Document images with source code:
◆ ◆ ◆ ◆ ◆

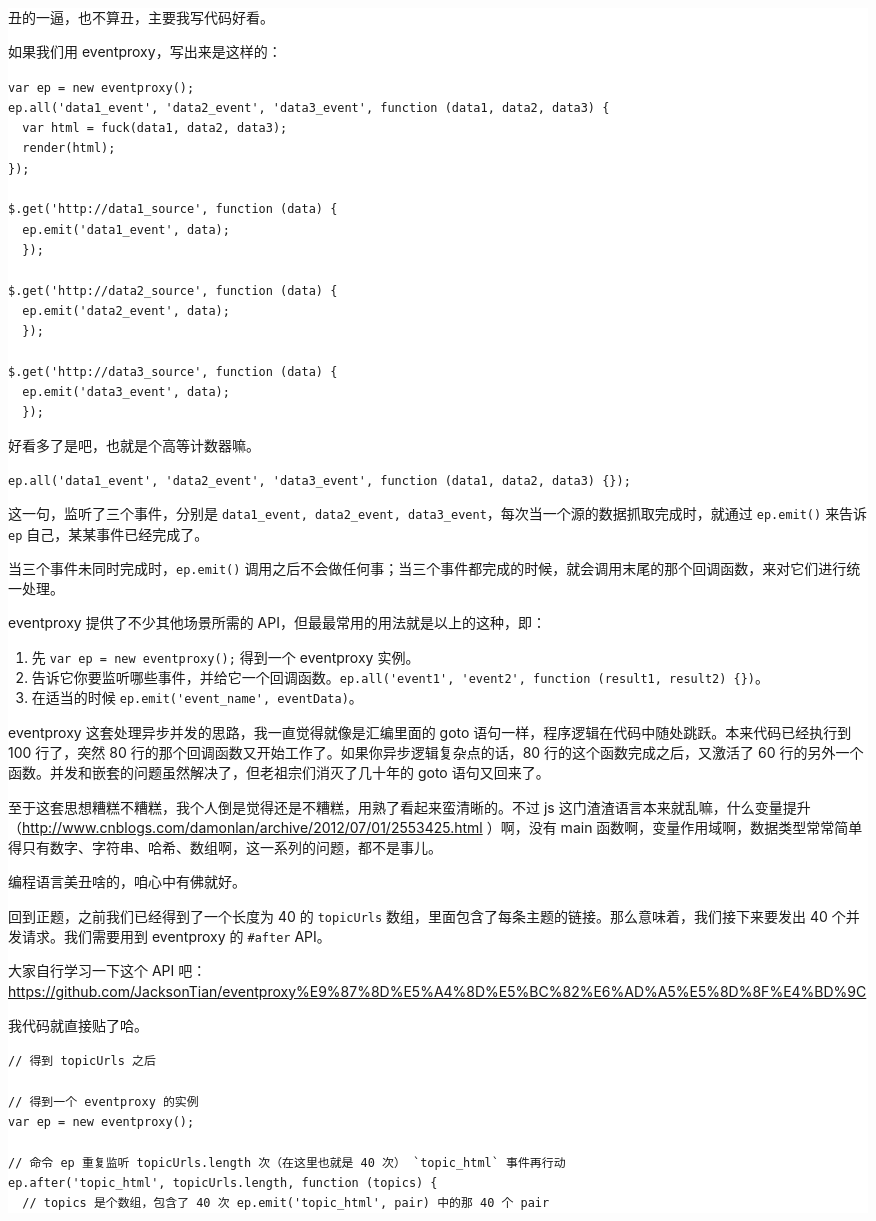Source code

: 丑的一逼，也不算丑，主要我写代码好看。

如果我们用 eventproxy，写出来是这样的：

    var ep = new eventproxy();
    ep.all('data1_event', 'data2_event', 'data3_event', function (data1, data2, data3) {
      var html = fuck(data1, data2, data3);
      render(html);
    });

    $.get('http://data1_source', function (data) {
      ep.emit('data1_event', data);
      });

    $.get('http://data2_source', function (data) {
      ep.emit('data2_event', data);
      });

    $.get('http://data3_source', function (data) {
      ep.emit('data3_event', data);
      });

好看多了是吧，也就是个高等计数器嘛。

`ep.all('data1_event', 'data2_event', 'data3_event', function (data1, data2, data3) {});`

这一句，监听了三个事件，分别是 `data1_event, data2_event, data3_event`，每次当一个源的数据抓取完成时，就通过 `ep.emit()` 来告诉 `ep` 自己，某某事件已经完成了。

当三个事件未同时完成时，`ep.emit()` 调用之后不会做任何事；当三个事件都完成的时候，就会调用末尾的那个回调函数，来对它们进行统一处理。

eventproxy 提供了不少其他场景所需的 API，但最最常用的用法就是以上的这种，即：

1.  先 `var ep = new eventproxy();` 得到一个 eventproxy 实例。
2.  告诉它你要监听哪些事件，并给它一个回调函数。`ep.all('event1', 'event2', function (result1, result2) {})`。
3.  在适当的时候 `ep.emit('event_name', eventData)`。

eventproxy 这套处理异步并发的思路，我一直觉得就像是汇编里面的 goto 语句一样，程序逻辑在代码中随处跳跃。本来代码已经执行到 100 行了，突然 80 行的那个回调函数又开始工作了。如果你异步逻辑复杂点的话，80 行的这个函数完成之后，又激活了 60 行的另外一个函数。并发和嵌套的问题虽然解决了，但老祖宗们消灭了几十年的 goto 语句又回来了。

至于这套思想糟糕不糟糕，我个人倒是觉得还是不糟糕，用熟了看起来蛮清晰的。不过 js 这门渣渣语言本来就乱嘛，什么变量提升（http://www.cnblogs.com/damonlan/archive/2012/07/01/2553425.html ）啊，没有 main 函数啊，变量作用域啊，数据类型常常简单得只有数字、字符串、哈希、数组啊，这一系列的问题，都不是事儿。

编程语言美丑啥的，咱心中有佛就好。

回到正题，之前我们已经得到了一个长度为 40 的 `topicUrls` 数组，里面包含了每条主题的链接。那么意味着，我们接下来要发出 40 个并发请求。我们需要用到 eventproxy 的 `#after` API。

大家自行学习一下这个 API 吧：https://github.com/JacksonTian/eventproxy%E9%87%8D%E5%A4%8D%E5%BC%82%E6%AD%A5%E5%8D%8F%E4%BD%9C

我代码就直接贴了哈。

    // 得到 topicUrls 之后

    // 得到一个 eventproxy 的实例
    var ep = new eventproxy();

    // 命令 ep 重复监听 topicUrls.length 次（在这里也就是 40 次） `topic_html` 事件再行动
    ep.after('topic_html', topicUrls.length, function (topics) {
      // topics 是个数组，包含了 40 次 ep.emit('topic_html', pair) 中的那 40 个 pair
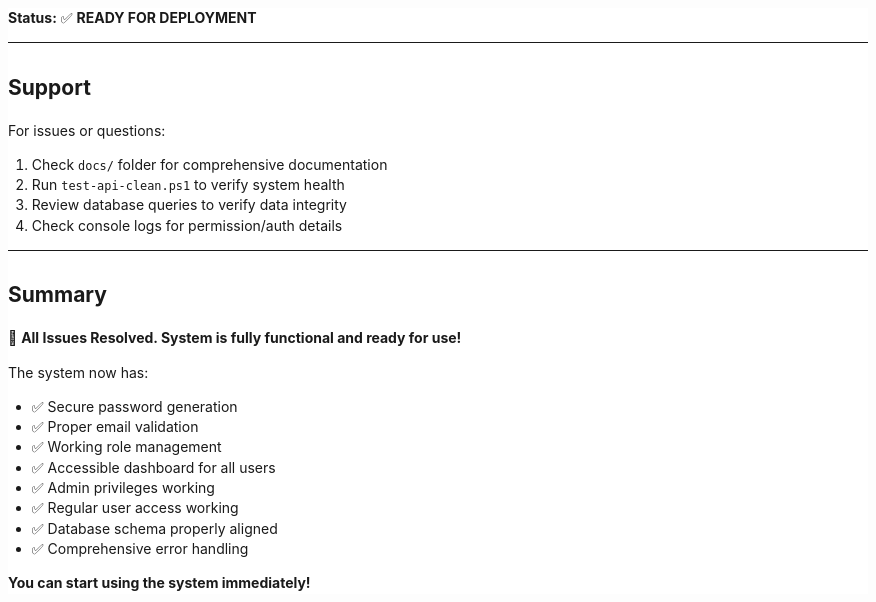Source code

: **Status:** ✅ **READY FOR DEPLOYMENT**

---

## Support

For issues or questions:

1. Check `docs/` folder for comprehensive documentation
2. Run `test-api-clean.ps1` to verify system health
3. Review database queries to verify data integrity
4. Check console logs for permission/auth details

---

## Summary

🎉 **All Issues Resolved. System is fully functional and ready for use!**

The system now has:
- ✅ Secure password generation
- ✅ Proper email validation
- ✅ Working role management
- ✅ Accessible dashboard for all users
- ✅ Admin privileges working
- ✅ Regular user access working
- ✅ Database schema properly aligned
- ✅ Comprehensive error handling

**You can start using the system immediately!**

◆ ◆ ◆ ◆ ◆

## PROMPT
Using the records above, return verbatim only the part that opens with the line containing "好看多了是吧，也就是个高等计数器嘛。" and closes with the line containing "3. Review database"; pictures stay out.

## OUTPUT OF THE TASK
好看多了是吧，也就是个高等计数器嘛。

`ep.all('data1_event', 'data2_event', 'data3_event', function (data1, data2, data3) {});`

这一句，监听了三个事件，分别是 `data1_event, data2_event, data3_event`，每次当一个源的数据抓取完成时，就通过 `ep.emit()` 来告诉 `ep` 自己，某某事件已经完成了。

当三个事件未同时完成时，`ep.emit()` 调用之后不会做任何事；当三个事件都完成的时候，就会调用末尾的那个回调函数，来对它们进行统一处理。

eventproxy 提供了不少其他场景所需的 API，但最最常用的用法就是以上的这种，即：

1.  先 `var ep = new eventproxy();` 得到一个 eventproxy 实例。
2.  告诉它你要监听哪些事件，并给它一个回调函数。`ep.all('event1', 'event2', function (result1, result2) {})`。
3.  在适当的时候 `ep.emit('event_name', eventData)`。

eventproxy 这套处理异步并发的思路，我一直觉得就像是汇编里面的 goto 语句一样，程序逻辑在代码中随处跳跃。本来代码已经执行到 100 行了，突然 80 行的那个回调函数又开始工作了。如果你异步逻辑复杂点的话，80 行的这个函数完成之后，又激活了 60 行的另外一个函数。并发和嵌套的问题虽然解决了，但老祖宗们消灭了几十年的 goto 语句又回来了。

至于这套思想糟糕不糟糕，我个人倒是觉得还是不糟糕，用熟了看起来蛮清晰的。不过 js 这门渣渣语言本来就乱嘛，什么变量提升（http://www.cnblogs.com/damonlan/archive/2012/07/01/2553425.html ）啊，没有 main 函数啊，变量作用域啊，数据类型常常简单得只有数字、字符串、哈希、数组啊，这一系列的问题，都不是事儿。

编程语言美丑啥的，咱心中有佛就好。

回到正题，之前我们已经得到了一个长度为 40 的 `topicUrls` 数组，里面包含了每条主题的链接。那么意味着，我们接下来要发出 40 个并发请求。我们需要用到 eventproxy 的 `#after` API。

大家自行学习一下这个 API 吧：https://github.com/JacksonTian/eventproxy%E9%87%8D%E5%A4%8D%E5%BC%82%E6%AD%A5%E5%8D%8F%E4%BD%9C

我代码就直接贴了哈。

    // 得到 topicUrls 之后

    // 得到一个 eventproxy 的实例
    var ep = new eventproxy();

    // 命令 ep 重复监听 topicUrls.length 次（在这里也就是 40 次） `topic_html` 事件再行动
    ep.after('topic_html', topicUrls.length, function (topics) {
      // topics 是个数组，包含了 40 次 ep.emit('topic_html', pair) 中的那 40 个 pair
Source code

: **Status:** ✅ **READY FOR DEPLOYMENT**

---

## Support

For issues or questions:

1. Check `docs/` folder for comprehensive documentation
2. Run `test-api-clean.ps1` to verify system health
3. Review database queries to verify data integrity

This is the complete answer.